There are people who think the financial system based on the dollar will collapse sooner rather than later. For this event, they are hoarding gold, silver, and sometimes guns and canned food.
“If people lose confidence in the other forms of money, they’ll go to gold,” said James Rickards, author of “The New Case for Gold.“
“Sometimes gold rallies because it’s an inflation hedge, which it is, but gold can also be a deflation hedge. But most importantly gold is money, and when I see the dollar price of gold going up in this environment, it tells me that people are losing confidence in central banks, thinking of gold as money, thinking they want to allocate part of their portfolio not to dollars, or yen, or euros, or yuan, but to gold.” Rickards recommends a 10 percent allocation to physical gold to protect the investor from extreme economic risk.
The problem with this strategy is that hoarding gold outside the financial system in safe deposit boxes, or by burying it in the back yard, is akin to taking your chips off the poker table and going home.
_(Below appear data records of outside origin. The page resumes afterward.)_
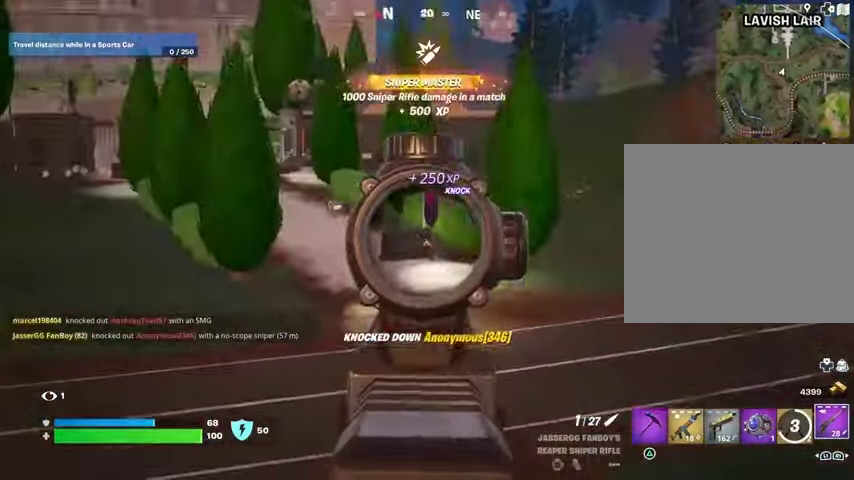
{"buttons": ["L2"], "left_stick": "up-left", "right_stick": "right", "events": [[100, "right_stick", "up-left"], [133, "left_stick", "up-left"], [333, "right_stick", "center"], [433, "right_stick", "right"]]}
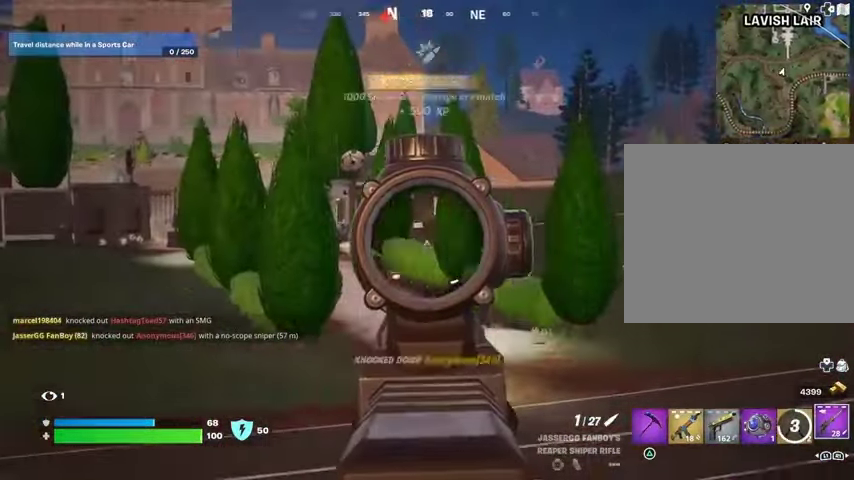
{"buttons": ["L2"], "left_stick": "right", "right_stick": "right", "events": [[33, "left_stick", "center"], [100, "left_stick", "down-right"], [100, "right_stick", "center"], [267, "left_stick", "left"], [433, "left_stick", "right"], [500, "right_stick", "right"]]}
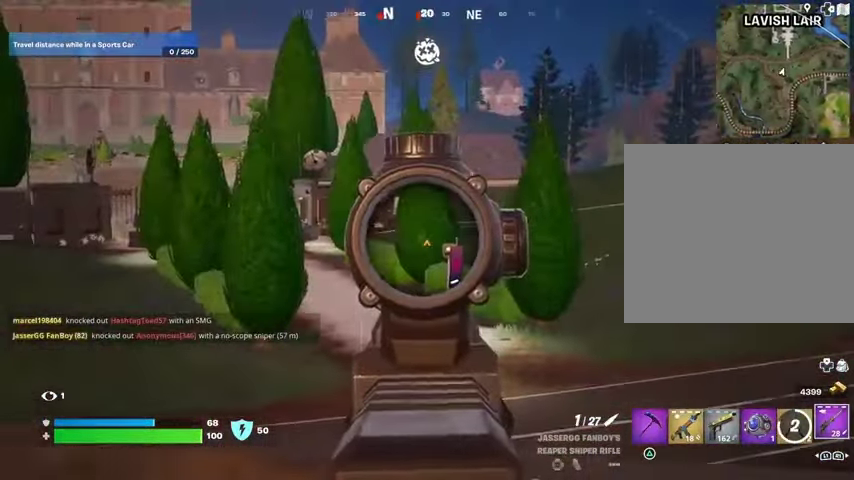
{"buttons": [], "left_stick": "left", "right_stick": "right", "events": [[133, "right_stick", "center"], [300, "left_stick", "up-right"], [300, "right_stick", "right"], [333, "L2", "up"], [433, "left_stick", "left"]]}
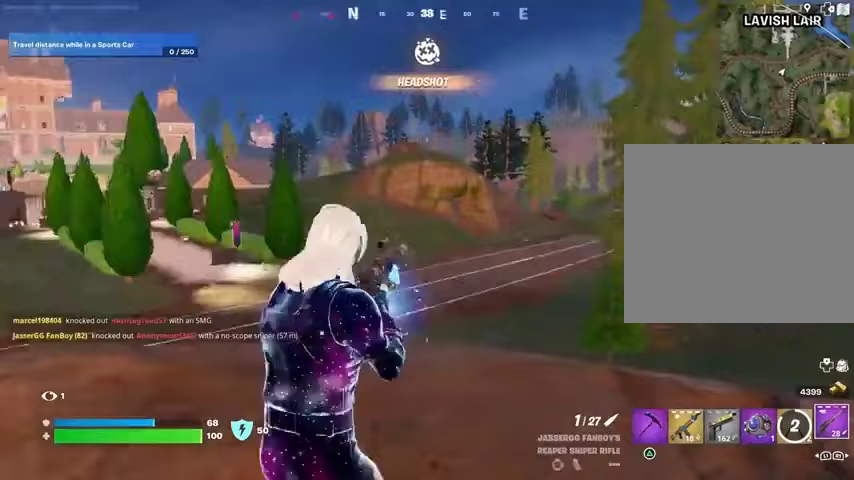
{"buttons": [], "left_stick": "right", "right_stick": "up", "events": [[33, "R3", "down"], [33, "left_stick", "down-left"], [33, "right_stick", "down-right"], [133, "R3", "up"], [133, "right_stick", "center"], [300, "right_stick", "right"], [433, "left_stick", "down-right"], [500, "left_stick", "right"], [500, "right_stick", "up"]]}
You are not participating in the economic game anymore.
Getting Gold Moving Again
Keith Weiner, CEO of Monetary Metals, wants to fix this. Similar to Rickards, he recognizes the weaknesses in the fiat-based monetary system, like close to zero interest rates for savers and too much debt. He also recommends that people hold a certain amount of gold.
But he’s found that rather than waiting for a financial reset or for governments to return to the gold standard, there’s a way for investors to own gold, make it productive in the economy, and even earn a rate of return. The ultimate goal is to bring the world back onto a private gold standard, irrespective of what the government is doing.
“Mostly due to government action, gold’s utility is locked away,” said Weiner. “You can’t use it as a medium of exchange. You can’t earn interest on it. The only thing it’s good for is waiting for the end of the world or waiting for the price to go up.
“So today if you buy gold, you’re not providing a corrective feedback mechanism to the monetary system. You might [or might not] do well as a speculator … but you’re not changing the monetary system by buying and selling it.”
To provide the market with accurate price signals not distorted by central bank policy, Weiner’s company Monetary Metals Inc. brings together gold savers and gold borrowers, who negotiate a rate of interest entirely paid in gold.
“Anybody who wants to can deposit gold and earn interest on their gold in gold. If that’s true, you basically have a gold standard,” said Weiner, including the market-based interest rate that would match savers and borrowers without government distortions.
The company is still in its infancy, but already closed some of these financing deals in 2016. For example, Monetary Metals sourced physical gold from savers and used it to finance the gold working inventory of Valaurum Inc., a company that manufactures bills made out of very thin gold. The bills, called aurums, are 404 nanometers thick, with a gold content of one-tenth of a gram. The company needs to hold gold in its inventory for the manufacturing process.
At the closing of the deal in July, Valaurum President Adam Trexler said, “and simple product for financing gold for our manufacturing process. By helping us expand production and lower our costs, Monetary Metals has advanced our mission of putting gold into the hands of everyone who wants it.”
Investors, on the other hand, will earn 5 percent of interest paid in gold.
“We’re not about locking up the gold with the picture of that vault door, two and a half meters in diameter, half a meter thick, with the gold sitting there basically gathering dust,” said Weiner. “I’ve been inside actual vaults, and all you have, it’s not very pretty.”
Instead, the gold is being put to productive uses. Any company that needs gold in its production could benefit from Weiner’s initiative. So could gold producers or state governments that house gold producers, like Nevada. They could borrow in gold and pay back in gold. A for-profit institution, Monetary Metals collects a spread for their services.
“The amount of gold that it took to run the entire world’s commerce engine during the times of the classical gold standard [1870–1914] was astonishingly low. In those days, a little gold did a lot of work because the gold was in motion. Gold was moving. If the gold is not moving, then no amount of gold is enough,” said Weiner.